- _TASK_
Please render the text lines of the listing below as a JSON list of strings, one string per line, leaving out blank lines and the pictures.

- _GIVEN RECORDS_
-- Opening Marker --
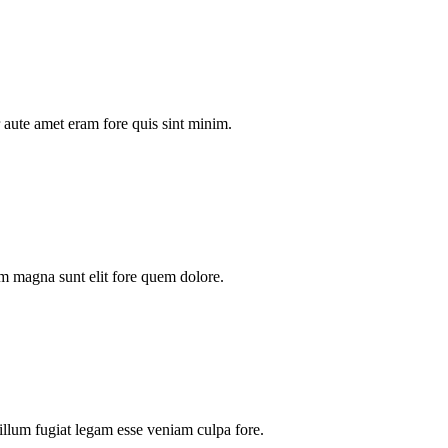
aute amet eram fore quis sint minim.
m magna sunt elit fore quem dolore.
illum fugiat legam esse veniam culpa fore.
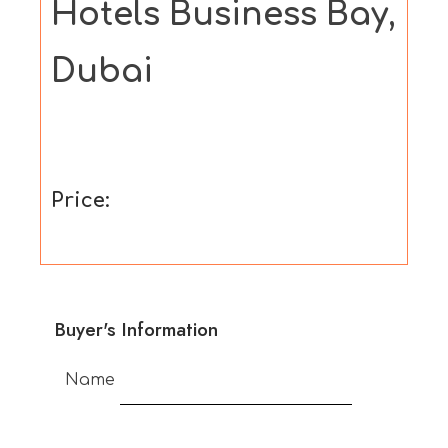
Hotels Business Bay,
Dubai
Price:
Buyer's Information
Name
-- Closing Marker --
- _YOUR RESPONSE_
[
  "aute amet eram fore quis sint minim.",
  "m magna sunt elit fore quem dolore.",
  "illum fugiat legam esse veniam culpa fore.",
  "Hotels Business Bay,",
  "Dubai",
  "Price:",
  "Buyer's Information",
  "Name"
]